■ Goal of the exercise
Give the number of lines in the entries below that hold "getInt", with no accompanying words.

⁂

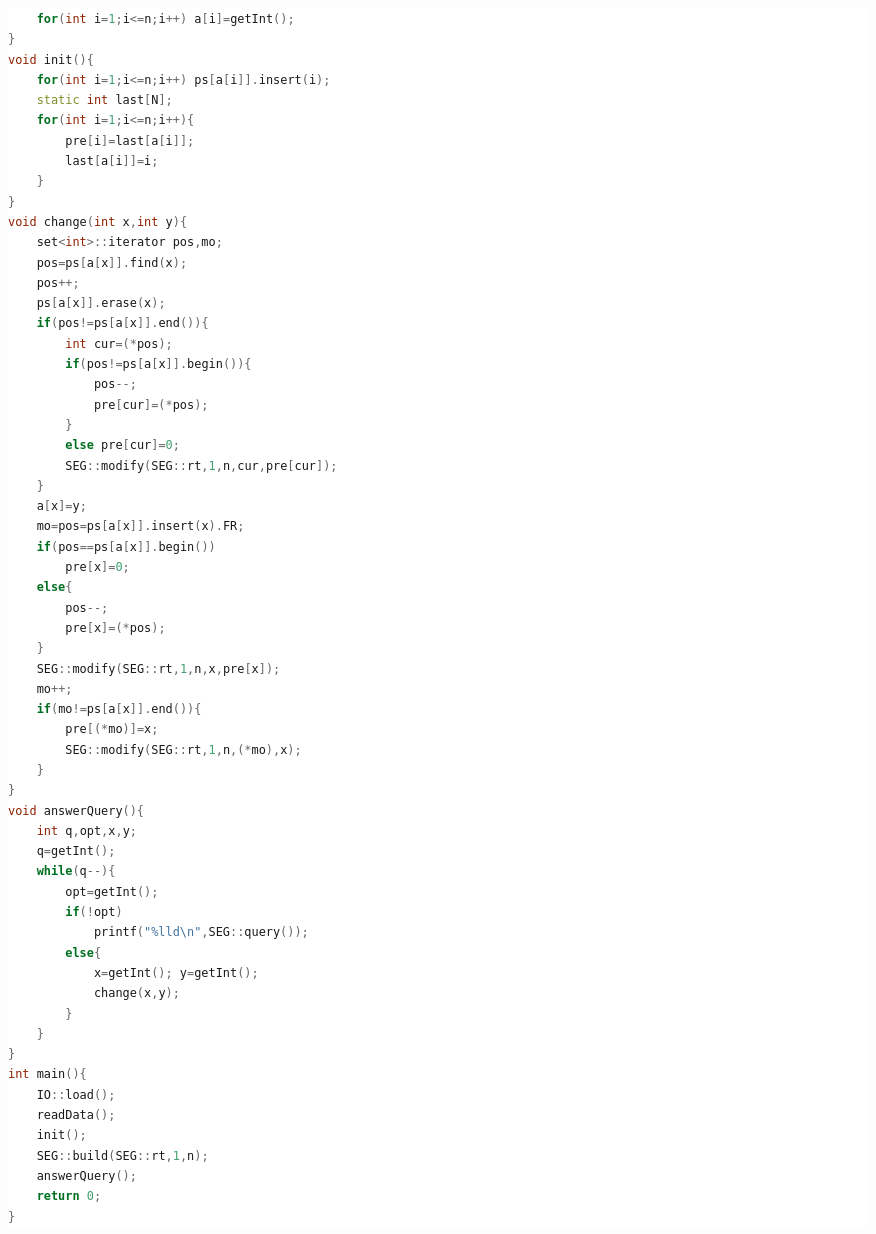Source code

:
 ```c++
    for(int i=1;i<=n;i++) a[i]=getInt();
}
void init(){
    for(int i=1;i<=n;i++) ps[a[i]].insert(i);
    static int last[N];
    for(int i=1;i<=n;i++){
        pre[i]=last[a[i]];
        last[a[i]]=i;
    }
}
void change(int x,int y){
    set<int>::iterator pos,mo;
    pos=ps[a[x]].find(x);
    pos++;
    ps[a[x]].erase(x);
    if(pos!=ps[a[x]].end()){
        int cur=(*pos);
        if(pos!=ps[a[x]].begin()){
            pos--;
            pre[cur]=(*pos);
        }
        else pre[cur]=0;
        SEG::modify(SEG::rt,1,n,cur,pre[cur]);
    }
    a[x]=y;
    mo=pos=ps[a[x]].insert(x).FR;
    if(pos==ps[a[x]].begin())
        pre[x]=0;
    else{
        pos--;
        pre[x]=(*pos);
    }
    SEG::modify(SEG::rt,1,n,x,pre[x]);
    mo++;
    if(mo!=ps[a[x]].end()){
        pre[(*mo)]=x;
        SEG::modify(SEG::rt,1,n,(*mo),x);
    }
}
void answerQuery(){
    int q,opt,x,y;
    q=getInt();
    while(q--){
        opt=getInt();
        if(!opt)
            printf("%lld\n",SEG::query());
        else{
            x=getInt(); y=getInt();
            change(x,y);
        }
    }
}
int main(){
    IO::load();
    readData();
    init();
    SEG::build(SEG::rt,1,n);
    answerQuery();
    return 0;
}
```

⁂

■ Solution
4